Home interior image sequences
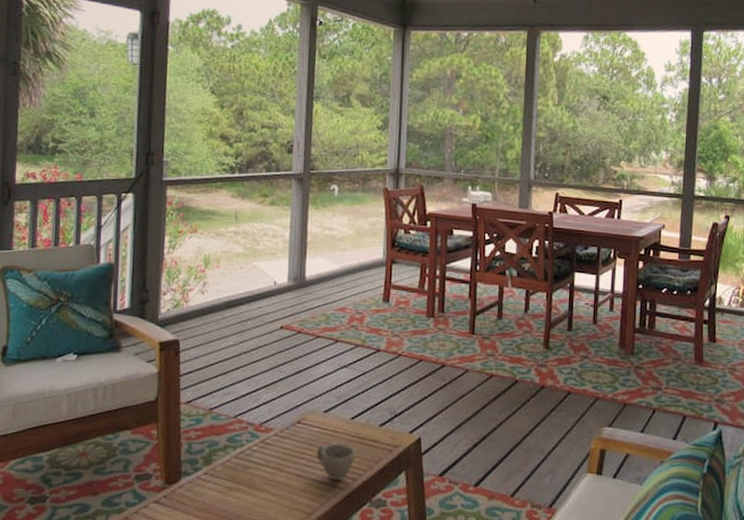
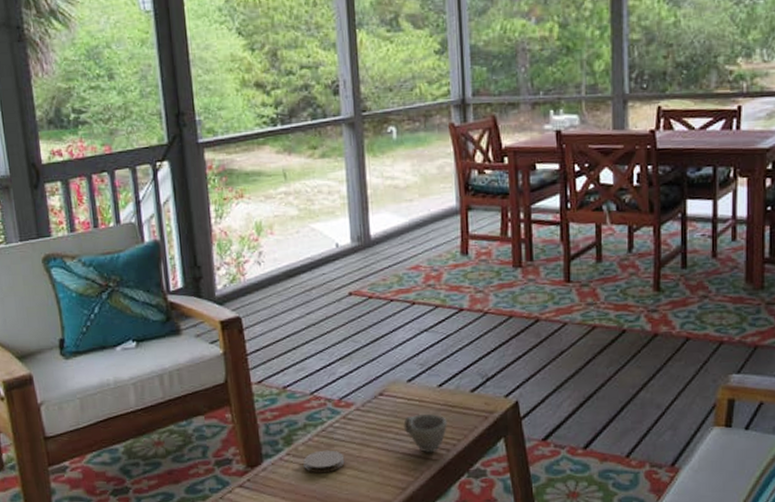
coaster: none [219,471,259,494] -> present [303,450,345,473]

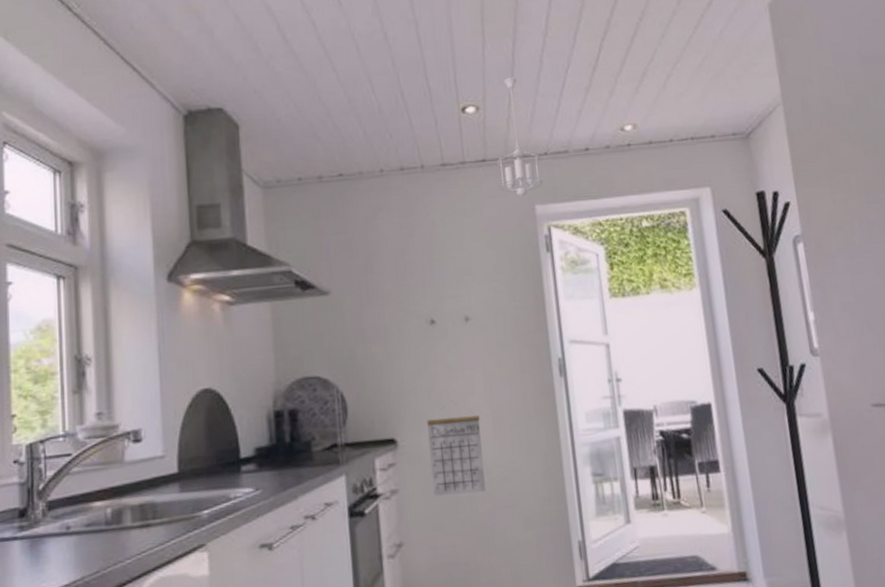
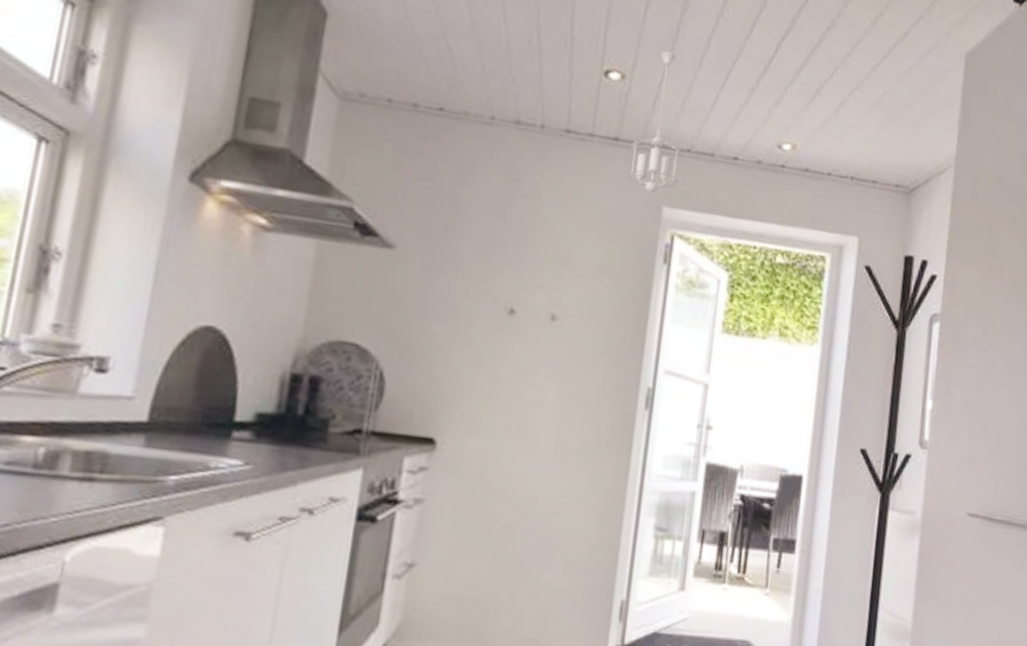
calendar: present [427,407,486,496] -> none [465,414,542,523]

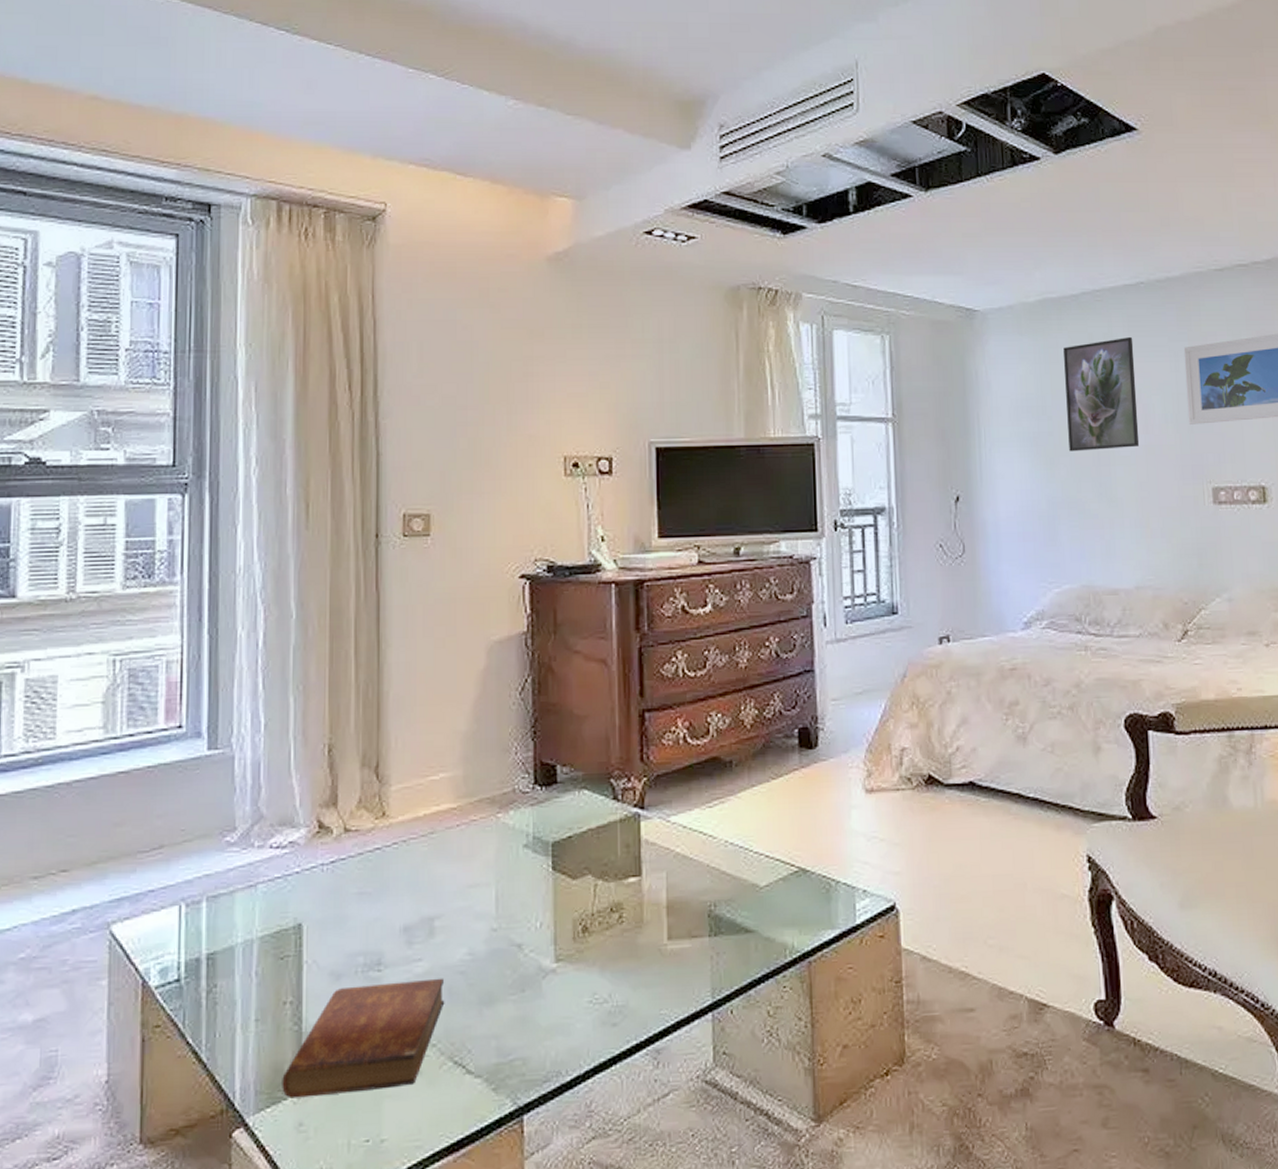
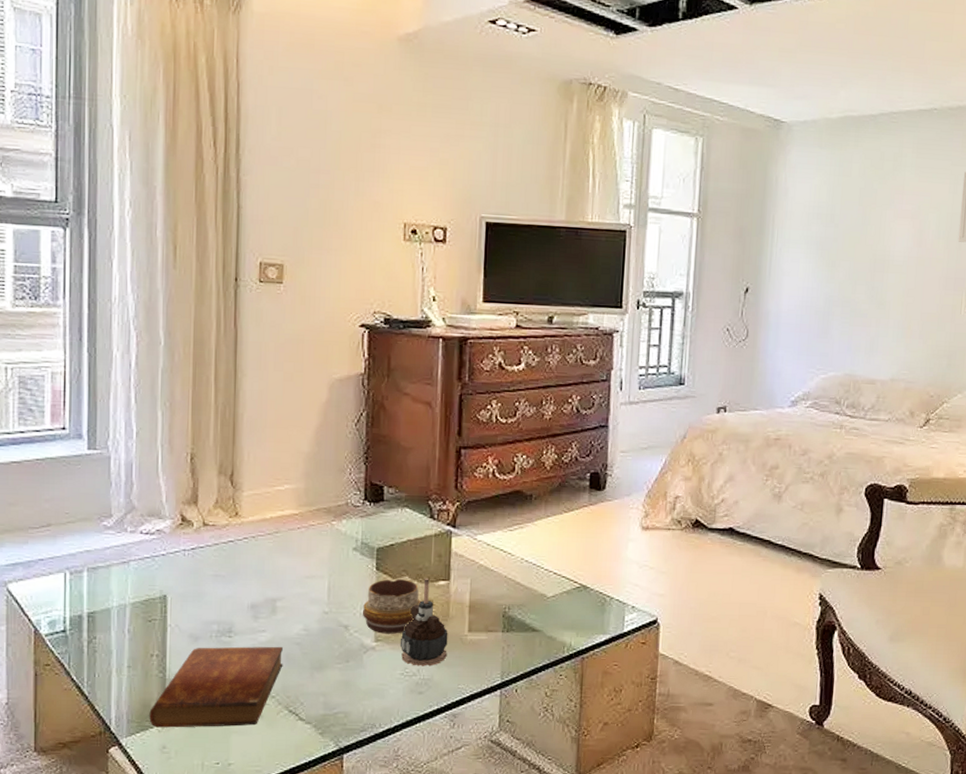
decorative bowl: none [538,879,608,951] -> present [362,579,420,634]
candle: none [587,875,644,990] -> present [401,578,448,667]
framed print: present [1063,336,1140,452] -> none [850,157,920,258]

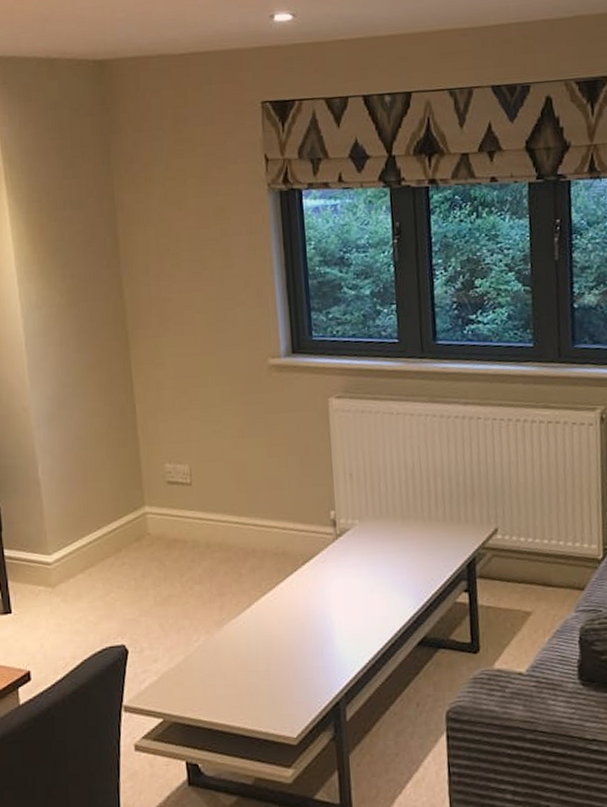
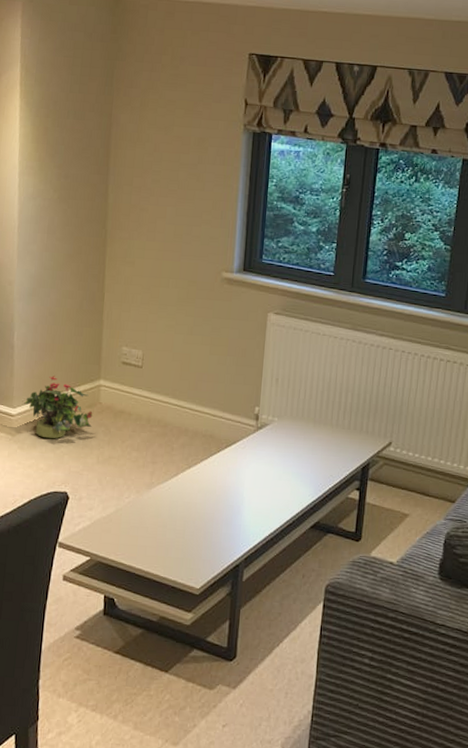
potted plant: none [60,508,143,585] -> present [24,375,93,439]

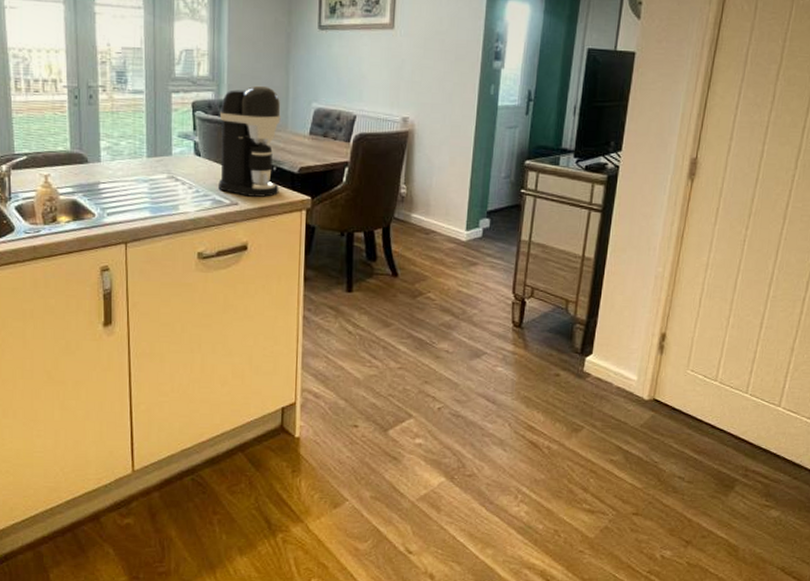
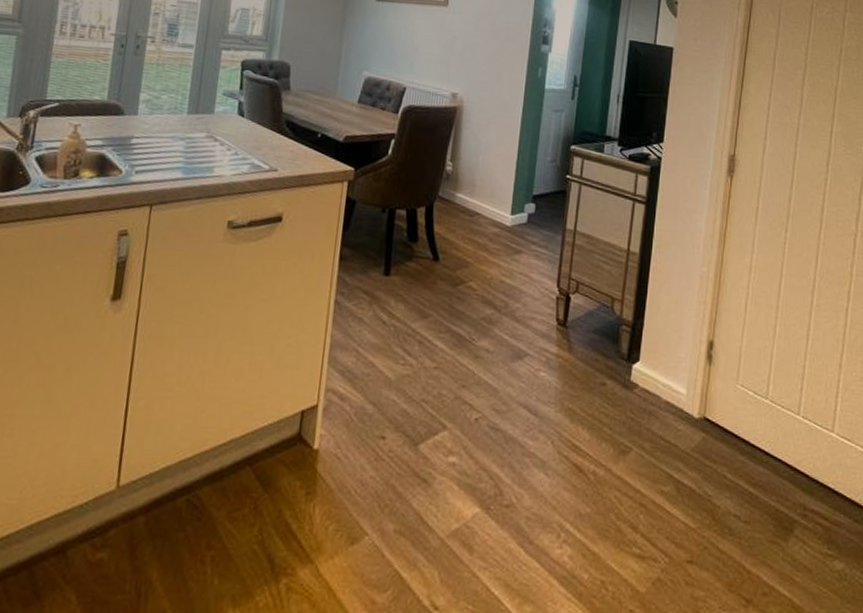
coffee maker: present [218,85,281,197] -> none [259,49,332,165]

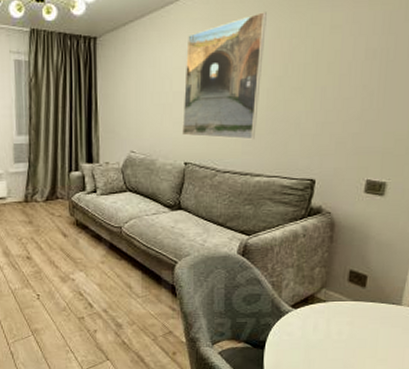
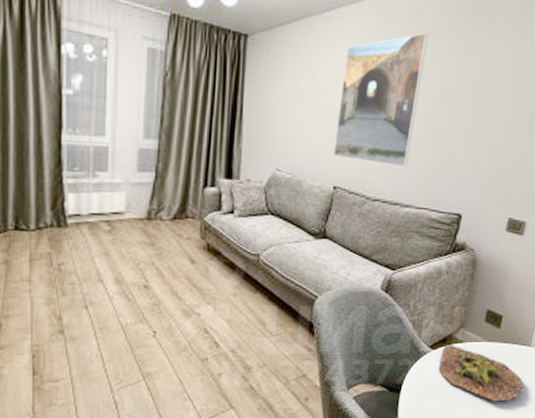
succulent plant: none [302,304,396,360] -> present [438,345,523,402]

About this exercise
Could you repeat every record exactly as written, with the pictures left out?

Response below
coaster: none [219,471,259,494] -> present [303,450,345,473]

calendar: present [427,407,486,496] -> none [465,414,542,523]

decorative bowl: none [538,879,608,951] -> present [362,579,420,634]
candle: none [587,875,644,990] -> present [401,578,448,667]
framed print: present [1063,336,1140,452] -> none [850,157,920,258]

potted plant: none [60,508,143,585] -> present [24,375,93,439]

coffee maker: present [218,85,281,197] -> none [259,49,332,165]

succulent plant: none [302,304,396,360] -> present [438,345,523,402]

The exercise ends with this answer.